Work task | All lines from the opening of the data to the line containing "в преступника" must be returned unchanged, and only those lines.

--- Records for the task Enclosed Below ---

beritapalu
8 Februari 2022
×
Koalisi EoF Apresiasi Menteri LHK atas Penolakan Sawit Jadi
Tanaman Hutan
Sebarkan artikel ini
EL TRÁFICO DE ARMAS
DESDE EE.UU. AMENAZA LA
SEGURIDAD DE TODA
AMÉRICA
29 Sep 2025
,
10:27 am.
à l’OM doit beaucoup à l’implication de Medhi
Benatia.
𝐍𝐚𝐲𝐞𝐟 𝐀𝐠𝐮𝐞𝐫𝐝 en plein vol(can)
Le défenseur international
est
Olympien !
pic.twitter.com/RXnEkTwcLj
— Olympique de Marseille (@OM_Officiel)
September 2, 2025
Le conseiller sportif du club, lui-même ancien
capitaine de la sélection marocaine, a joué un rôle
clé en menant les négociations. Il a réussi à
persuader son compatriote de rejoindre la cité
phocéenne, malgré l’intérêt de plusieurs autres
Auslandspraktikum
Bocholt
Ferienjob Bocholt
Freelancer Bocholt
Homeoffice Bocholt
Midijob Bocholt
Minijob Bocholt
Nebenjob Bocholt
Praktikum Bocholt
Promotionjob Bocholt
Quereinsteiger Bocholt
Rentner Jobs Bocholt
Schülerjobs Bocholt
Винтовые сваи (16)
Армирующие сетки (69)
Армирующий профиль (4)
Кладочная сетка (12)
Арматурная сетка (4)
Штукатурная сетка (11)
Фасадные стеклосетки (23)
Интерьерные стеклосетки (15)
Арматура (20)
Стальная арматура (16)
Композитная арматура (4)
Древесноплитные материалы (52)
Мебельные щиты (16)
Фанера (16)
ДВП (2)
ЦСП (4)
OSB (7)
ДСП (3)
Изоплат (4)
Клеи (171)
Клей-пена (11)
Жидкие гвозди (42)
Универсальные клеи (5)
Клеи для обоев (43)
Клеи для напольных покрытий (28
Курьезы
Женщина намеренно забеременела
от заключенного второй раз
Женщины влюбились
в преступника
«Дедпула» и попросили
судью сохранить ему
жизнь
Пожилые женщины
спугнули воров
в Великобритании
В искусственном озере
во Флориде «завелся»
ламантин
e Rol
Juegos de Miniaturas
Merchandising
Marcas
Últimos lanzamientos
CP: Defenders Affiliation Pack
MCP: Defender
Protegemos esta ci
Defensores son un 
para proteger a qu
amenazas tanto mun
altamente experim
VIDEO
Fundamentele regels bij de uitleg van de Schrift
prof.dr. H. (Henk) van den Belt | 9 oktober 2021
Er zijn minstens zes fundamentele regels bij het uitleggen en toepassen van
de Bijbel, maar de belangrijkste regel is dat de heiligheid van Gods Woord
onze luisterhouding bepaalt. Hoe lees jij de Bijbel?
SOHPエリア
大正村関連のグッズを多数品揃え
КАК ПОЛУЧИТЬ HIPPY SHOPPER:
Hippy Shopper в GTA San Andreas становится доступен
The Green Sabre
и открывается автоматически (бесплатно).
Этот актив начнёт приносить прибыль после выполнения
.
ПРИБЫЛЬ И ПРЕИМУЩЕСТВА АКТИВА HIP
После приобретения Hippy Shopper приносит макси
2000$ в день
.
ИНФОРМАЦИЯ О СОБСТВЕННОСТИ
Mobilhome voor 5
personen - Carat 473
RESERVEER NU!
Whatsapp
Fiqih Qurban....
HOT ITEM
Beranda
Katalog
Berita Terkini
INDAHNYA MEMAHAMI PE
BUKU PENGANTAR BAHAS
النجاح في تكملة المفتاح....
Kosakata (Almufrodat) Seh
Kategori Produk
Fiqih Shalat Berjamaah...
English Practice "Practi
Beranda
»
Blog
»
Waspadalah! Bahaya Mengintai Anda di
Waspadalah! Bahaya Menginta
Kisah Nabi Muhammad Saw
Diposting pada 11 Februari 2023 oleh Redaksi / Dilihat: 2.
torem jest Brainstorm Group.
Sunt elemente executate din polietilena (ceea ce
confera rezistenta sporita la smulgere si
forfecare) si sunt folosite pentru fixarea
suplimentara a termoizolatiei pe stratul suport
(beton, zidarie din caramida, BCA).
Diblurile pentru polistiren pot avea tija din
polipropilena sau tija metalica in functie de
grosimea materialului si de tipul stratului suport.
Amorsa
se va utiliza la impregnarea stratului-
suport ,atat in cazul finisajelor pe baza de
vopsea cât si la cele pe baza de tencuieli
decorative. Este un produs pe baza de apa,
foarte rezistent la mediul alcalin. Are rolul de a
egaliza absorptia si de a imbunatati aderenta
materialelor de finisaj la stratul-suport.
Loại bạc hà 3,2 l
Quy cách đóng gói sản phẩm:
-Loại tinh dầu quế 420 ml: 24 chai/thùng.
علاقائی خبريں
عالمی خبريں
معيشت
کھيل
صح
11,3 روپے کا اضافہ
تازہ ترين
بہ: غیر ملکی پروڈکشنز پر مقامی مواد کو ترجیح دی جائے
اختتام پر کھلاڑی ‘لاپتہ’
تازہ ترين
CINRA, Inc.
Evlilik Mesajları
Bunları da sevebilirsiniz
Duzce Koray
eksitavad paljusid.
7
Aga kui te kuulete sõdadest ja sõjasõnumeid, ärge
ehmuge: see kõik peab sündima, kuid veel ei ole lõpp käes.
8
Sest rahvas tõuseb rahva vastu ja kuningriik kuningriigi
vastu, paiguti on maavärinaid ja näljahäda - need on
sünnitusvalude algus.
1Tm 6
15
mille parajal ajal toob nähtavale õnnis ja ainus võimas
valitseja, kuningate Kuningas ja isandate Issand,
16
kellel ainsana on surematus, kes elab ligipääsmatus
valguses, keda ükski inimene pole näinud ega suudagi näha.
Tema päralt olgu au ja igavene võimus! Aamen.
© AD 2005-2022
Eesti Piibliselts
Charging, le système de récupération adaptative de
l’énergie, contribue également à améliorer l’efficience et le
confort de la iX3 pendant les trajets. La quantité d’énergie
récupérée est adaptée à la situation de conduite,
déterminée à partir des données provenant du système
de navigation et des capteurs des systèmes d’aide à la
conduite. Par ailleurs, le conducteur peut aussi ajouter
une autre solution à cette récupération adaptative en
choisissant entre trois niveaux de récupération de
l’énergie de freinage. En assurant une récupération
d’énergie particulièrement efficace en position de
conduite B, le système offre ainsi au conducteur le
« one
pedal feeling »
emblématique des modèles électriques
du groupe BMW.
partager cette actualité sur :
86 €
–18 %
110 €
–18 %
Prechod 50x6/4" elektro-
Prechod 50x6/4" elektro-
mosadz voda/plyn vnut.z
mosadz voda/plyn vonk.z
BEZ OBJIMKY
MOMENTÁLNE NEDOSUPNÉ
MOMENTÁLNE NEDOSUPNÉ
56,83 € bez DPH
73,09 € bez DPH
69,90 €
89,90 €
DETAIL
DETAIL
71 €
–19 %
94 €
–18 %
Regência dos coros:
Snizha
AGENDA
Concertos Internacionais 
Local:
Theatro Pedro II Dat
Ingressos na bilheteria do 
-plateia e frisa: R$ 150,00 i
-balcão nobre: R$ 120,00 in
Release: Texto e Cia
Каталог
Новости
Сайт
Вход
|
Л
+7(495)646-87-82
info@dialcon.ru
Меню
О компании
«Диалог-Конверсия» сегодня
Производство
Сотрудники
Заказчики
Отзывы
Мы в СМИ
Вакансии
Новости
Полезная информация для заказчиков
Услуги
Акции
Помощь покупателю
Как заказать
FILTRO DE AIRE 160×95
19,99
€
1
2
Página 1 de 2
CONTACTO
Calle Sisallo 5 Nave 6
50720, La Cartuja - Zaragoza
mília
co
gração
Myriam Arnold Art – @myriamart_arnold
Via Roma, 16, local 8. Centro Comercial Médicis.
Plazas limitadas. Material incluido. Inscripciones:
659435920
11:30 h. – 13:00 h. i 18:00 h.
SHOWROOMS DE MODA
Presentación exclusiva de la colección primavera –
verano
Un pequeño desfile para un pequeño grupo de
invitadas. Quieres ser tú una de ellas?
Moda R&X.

--- End of Enclosed Records for the task ---

Final answer |
beritapalu
8 Februari 2022
×
Koalisi EoF Apresiasi Menteri LHK atas Penolakan Sawit Jadi
Tanaman Hutan
Sebarkan artikel ini
EL TRÁFICO DE ARMAS
DESDE EE.UU. AMENAZA LA
SEGURIDAD DE TODA
AMÉRICA
29 Sep 2025
,
10:27 am.
à l’OM doit beaucoup à l’implication de Medhi
Benatia.
𝐍𝐚𝐲𝐞𝐟 𝐀𝐠𝐮𝐞𝐫𝐝 en plein vol(can)
Le défenseur international
est
Olympien !
pic.twitter.com/RXnEkTwcLj
— Olympique de Marseille (@OM_Officiel)
September 2, 2025
Le conseiller sportif du club, lui-même ancien
capitaine de la sélection marocaine, a joué un rôle
clé en menant les négociations. Il a réussi à
persuader son compatriote de rejoindre la cité
phocéenne, malgré l’intérêt de plusieurs autres
Auslandspraktikum
Bocholt
Ferienjob Bocholt
Freelancer Bocholt
Homeoffice Bocholt
Midijob Bocholt
Minijob Bocholt
Nebenjob Bocholt
Praktikum Bocholt
Promotionjob Bocholt
Quereinsteiger Bocholt
Rentner Jobs Bocholt
Schülerjobs Bocholt
Винтовые сваи (16)
Армирующие сетки (69)
Армирующий профиль (4)
Кладочная сетка (12)
Арматурная сетка (4)
Штукатурная сетка (11)
Фасадные стеклосетки (23)
Интерьерные стеклосетки (15)
Арматура (20)
Стальная арматура (16)
Композитная арматура (4)
Древесноплитные материалы (52)
Мебельные щиты (16)
Фанера (16)
ДВП (2)
ЦСП (4)
OSB (7)
ДСП (3)
Изоплат (4)
Клеи (171)
Клей-пена (11)
Жидкие гвозди (42)
Универсальные клеи (5)
Клеи для обоев (43)
Клеи для напольных покрытий (28
Курьезы
Женщина намеренно забеременела
от заключенного второй раз
Женщины влюбились
в преступника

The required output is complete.